El atelier logo

jordi torrent

Jordi Torrent

En los tiempos remotos en que el Mediterráneo era un mar de silencio y aceitunas, los hombres, afortunados por vivir en el único mar con alfabeto y viñas, agradecían a los dioses el privilegio de ser testimonio.
Los dioses de aquellos tiempos vivían de las ofrendas de los hombres y a menudo se establecían en sus casas, comían a su mesa, raptaban sus hijas y esposas y se emborrachaban en las viñas de los mortales.

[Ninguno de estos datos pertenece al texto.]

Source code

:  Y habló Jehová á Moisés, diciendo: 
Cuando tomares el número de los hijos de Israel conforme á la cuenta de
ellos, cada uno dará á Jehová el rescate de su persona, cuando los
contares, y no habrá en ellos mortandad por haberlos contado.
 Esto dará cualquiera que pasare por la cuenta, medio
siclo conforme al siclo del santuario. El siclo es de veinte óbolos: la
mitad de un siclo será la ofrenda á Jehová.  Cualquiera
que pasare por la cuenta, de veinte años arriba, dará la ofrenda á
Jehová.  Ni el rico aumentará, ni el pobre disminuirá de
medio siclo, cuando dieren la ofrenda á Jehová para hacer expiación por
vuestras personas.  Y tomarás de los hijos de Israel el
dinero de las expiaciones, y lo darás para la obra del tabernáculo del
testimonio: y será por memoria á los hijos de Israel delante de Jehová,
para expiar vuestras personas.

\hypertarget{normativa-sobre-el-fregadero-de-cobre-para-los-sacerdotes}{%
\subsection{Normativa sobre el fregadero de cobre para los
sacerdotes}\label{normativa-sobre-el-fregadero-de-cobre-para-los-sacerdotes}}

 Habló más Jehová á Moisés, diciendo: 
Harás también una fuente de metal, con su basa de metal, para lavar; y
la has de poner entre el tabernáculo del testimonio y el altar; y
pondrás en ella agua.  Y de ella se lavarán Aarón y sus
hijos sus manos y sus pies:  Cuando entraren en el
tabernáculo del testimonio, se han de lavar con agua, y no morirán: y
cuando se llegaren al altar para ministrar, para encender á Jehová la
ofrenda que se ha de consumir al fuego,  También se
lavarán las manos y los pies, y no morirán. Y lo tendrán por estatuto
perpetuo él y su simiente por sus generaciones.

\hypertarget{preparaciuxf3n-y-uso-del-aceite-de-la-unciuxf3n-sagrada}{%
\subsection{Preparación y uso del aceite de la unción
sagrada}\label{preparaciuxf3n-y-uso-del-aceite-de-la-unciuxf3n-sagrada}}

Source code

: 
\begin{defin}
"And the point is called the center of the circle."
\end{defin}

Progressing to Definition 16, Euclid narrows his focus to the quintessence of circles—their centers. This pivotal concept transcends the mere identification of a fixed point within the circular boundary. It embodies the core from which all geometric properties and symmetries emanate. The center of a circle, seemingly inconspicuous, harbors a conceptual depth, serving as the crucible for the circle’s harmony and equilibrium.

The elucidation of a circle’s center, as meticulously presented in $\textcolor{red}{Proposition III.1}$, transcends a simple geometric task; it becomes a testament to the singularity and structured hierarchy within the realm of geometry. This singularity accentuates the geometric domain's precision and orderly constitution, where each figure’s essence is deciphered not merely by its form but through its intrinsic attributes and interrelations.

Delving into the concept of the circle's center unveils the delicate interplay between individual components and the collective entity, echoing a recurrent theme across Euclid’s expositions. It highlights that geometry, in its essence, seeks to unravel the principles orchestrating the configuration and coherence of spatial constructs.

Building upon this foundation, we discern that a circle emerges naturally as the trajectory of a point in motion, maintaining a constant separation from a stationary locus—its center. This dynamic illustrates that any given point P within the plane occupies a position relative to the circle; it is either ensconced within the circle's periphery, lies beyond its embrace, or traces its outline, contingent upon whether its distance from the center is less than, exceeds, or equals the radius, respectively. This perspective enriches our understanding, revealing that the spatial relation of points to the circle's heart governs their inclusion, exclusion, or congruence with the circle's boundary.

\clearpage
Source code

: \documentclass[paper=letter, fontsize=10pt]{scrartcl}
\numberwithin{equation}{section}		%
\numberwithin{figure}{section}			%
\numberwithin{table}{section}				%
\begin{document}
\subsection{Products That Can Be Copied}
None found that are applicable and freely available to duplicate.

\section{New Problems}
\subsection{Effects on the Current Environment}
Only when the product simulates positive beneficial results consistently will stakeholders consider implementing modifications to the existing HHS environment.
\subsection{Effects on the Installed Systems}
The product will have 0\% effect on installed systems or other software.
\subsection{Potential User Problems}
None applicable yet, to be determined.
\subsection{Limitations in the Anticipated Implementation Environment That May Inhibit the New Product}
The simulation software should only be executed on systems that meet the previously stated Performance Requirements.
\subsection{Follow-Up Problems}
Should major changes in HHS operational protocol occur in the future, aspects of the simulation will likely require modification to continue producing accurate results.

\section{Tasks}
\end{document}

A cambio, los hombres tenían el privilegio del viaje, el silencio y una obstinada determinación.
Sin embargo, enfermos de progreso y de futuro, un tiempo verbal siempre en estado de gestación, los hombres ciegos aprovecharon el acuerdo para aflojar las riendas de las bestias que en secreto cabalgaban. Y poco a poco, sibilinos, dieron a roer la indefensa calma que habitaban a sus perros voraces.

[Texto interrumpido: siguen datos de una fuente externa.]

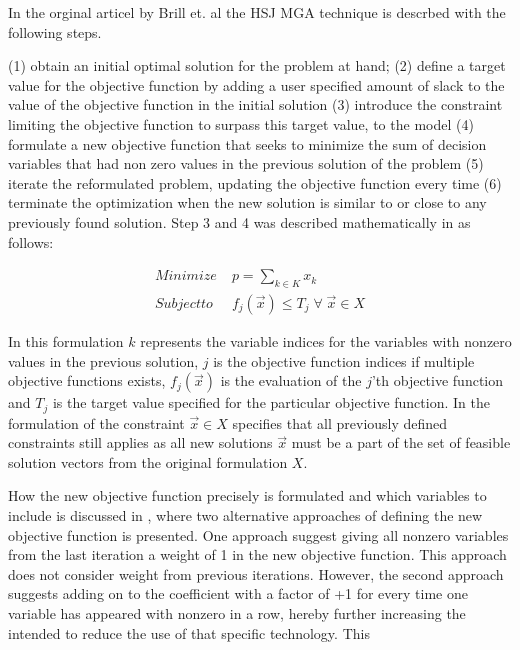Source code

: In the orginal articel by Brill et. al \cite{Brill_MGA_1982} the HSJ MGA technique is descrbed with the following steps. 

(1) obtain an initial optimal solution for the problem at hand; (2) define a target value for the objective function by adding a user specified amount of slack to the value of the objective function in the initial solution (3) introduce the constraint limiting the objective function to surpass this target value, to the model (4) formulate a new objective function that seeks to minimize the sum of decision variables that had non zero values in the previous solution of the problem (5) iterate the reformulated problem, updating the objective function every time (6) terminate the optimization when the new solution is similar to or close to any previously found solution. Step 3 and 4 was described mathematically in \cite{Brill_MGA_1982} as follows:

\begin{equation}
\begin{split}
Minimize \; &  p = \sum_{k \in K} x_k \\
Subject to \; &  f_j(\vec{x}) \leq T_j \; \forall \;  \vec{x}\in X
\end{split}
\end{equation}

In this formulation $k$ represents the variable indices for the variables with nonzero values in the previous solution, $j$ is the objective function indices if multiple objective functions exists, $f_j(\vec{x})$ is the evaluation of the $j$'th objective function and $T_j$ is the target value specified for the particular objective function. In the formulation of the constraint $\vec{x}\in X$ specifies that all previously defined constraints still applies as all new solutions $\vec{x}$ must be a part of the set of feasible solution vectors from the original formulation $X$.

How the new objective function precisely is formulated and which variables to include is discussed in \cite{DECAROLIS2016}, where two alternative approaches of defining the new objective function is presented. One approach suggest giving all nonzero variables from the last iteration a weight of 1 in the new objective function. This approach does not consider weight from previous iterations. However, the second approach suggests adding on to the coefficient with a factor of +1 for every time one variable has appeared with nonzero in a row, hereby further increasing the intended to reduce the use of that specific technology. This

Y comenzó a morir la tierra. Primero fueron los bosques, luego los ríos. Grandes monstruos de hierro y caucho expulsaron con malos modos a los dioses que aún vivían refugiados dentro del eco de las cuevas que antes habitaron focas y cangrejos.

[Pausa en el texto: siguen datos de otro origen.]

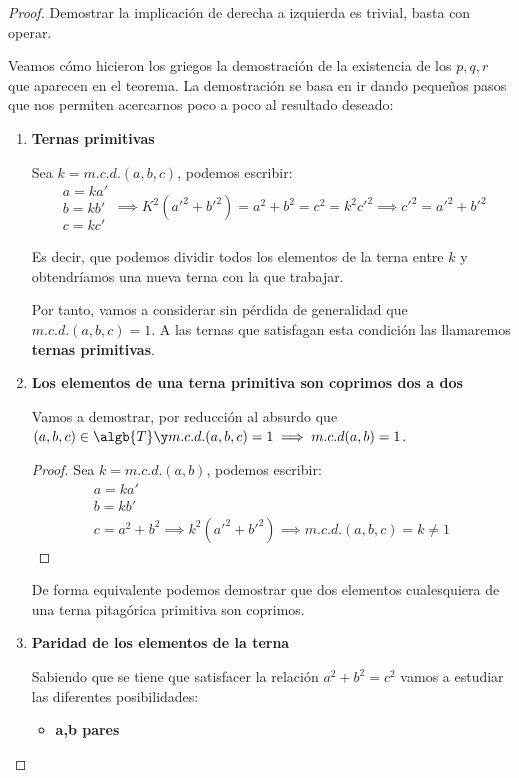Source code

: \documentclass{apuntes}
\begin{document}
\begin{proof}
Demostrar la implicación de derecha a izquierda es trivial, basta con operar.

Veamos cómo hicieron los griegos la demostración de la existencia de los $p,q,r$ que aparecen en el teorema. La demostración se basa en ir dando pequeños pasos que nos permiten acercarnos poco a poco al resultado deseado:

\begin{enumerate}
\item \textbf{Ternas primitivas}

Sea $k=m.c.d.(a,b,c)$, podemos escribir:
\[\begin{array}{l} a=ka' \\ b=kb' \\ c=kc' \end{array}  \implies K^2(a'^2+b'^2)=a^2+b^2 = c^2=k^2c'^2 \implies c'^2=a'^2+b'^2\]

Es decir, que podemos dividir todos los elementos de la terna entre $k$ y obtendríamos una nueva terna con la que trabajar. 

Por tanto, vamos a considerar sin pérdida de generalidad que $m.c.d.(a,b,c) = 1$. A las ternas que satisfagan esta condición las llamaremos \textbf{ternas primitivas}.

\item \textbf{Los elementos de una terna primitiva son coprimos dos a dos}

Vamos a demostrar, por reducción al absurdo que $(a,b,c) \in \algb{T} \y m.c.d.(a,b,c)=1 \implies m.c.d(a,b)=1$.
\begin{proof}
Sea $k=m.c.d.(a,b)$, podemos escribir:
\[\begin{array}{l} a=ka' \\ b=kb' \\ c=a^2+b^2 \implies k^2(a'^2+b'^2) \implies m.c.d.(a,b,c)=k \neq 1 \end{array}\]
\end{proof}

De forma equivalente podemos demostrar que dos elementos cualesquiera de una terna pitagórica primitiva son coprimos.

\item \textbf{Paridad de los elementos de la terna}

Sabiendo que se tiene que satisfacer la relación $a^2+b^2=c^2$ vamos a estudiar las diferentes posibilidades:

\begin{itemize}
\item \textbf{a,b pares}


\end{itemize}
\end{enumerate}
\end{proof}
\end{document}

Y, finalmente, el mar. Poseidón apareció flotando en una playa, intoxicado por un exceso imposible de vinilos. Tanit y Bes, los dioses que habían viajado de cultura en cultura a bordo de barcos cargados de cerámica y púrpura, acabaron en un algar infestado de envases, bolsas transparentes como medusas y pequeñas colillas venenosas. El viejo Zeus, el gran violador, el toro, el águila y el cisne, yace al lado de una vieja moto, a la sombra de una sabina negra. El Fénix, la única ave pirófila, agoniza en un montón de óxido rodeado de alambrada. Armados de legislaciones y cuentas corrientes, los hombres expulsaron también a los faunos de los bosques y a las ninfas y sirenas que regentaban las tabernas de las playas y los muelles.
Heráclito sostiene, con razón, que las aguas que cubren a los que entran en el mismo río son siempre distintas: el caudal es otro, otra la población de sus orillas, la naturaleza del agua y la agonía de su fauna y de su flora. Pero, más importante todavía, tampoco los que entran en el río son los mismos, porque resignación y consentimiento envenenan leucocitos y eritrocitos convirtiéndolos en supervivientes con alma de garbanzo. Mitríades de Ponto, el asesino, consiguió tolerar todos los venenos a fuerza de absorber diariamente dosis pretendidamente inocuas, y acabó implorando al enemigo una muerte a espada.   
Quién sabe si los antiguos olores volverán a olerse algún día entre las sabinas, entre las rocas derrumbadas y los pinares sombríos en donde aún esperan con paciencia, recitando sus monótonas letanías, extraños seres alados y lagartijas del color del agua, pero el viento de siempre se ha parado. Sopla sus respuestas en otras latitudes en donde el tiempo continúa pudiéndose tocar con las manos.
Los nuevos aires se mueven constreñidos entre líneas isóbaras que dibujan espirales sobre grandes pantallas de colores.
Y, de este modo, los lugares se han despoblado de sus almas, emigrantes forzosas, despojadas de los antiguos privilegios concedidos por los dioses: el silencio y el viaje y una implacable, ciega, obscura y obstinada determinación.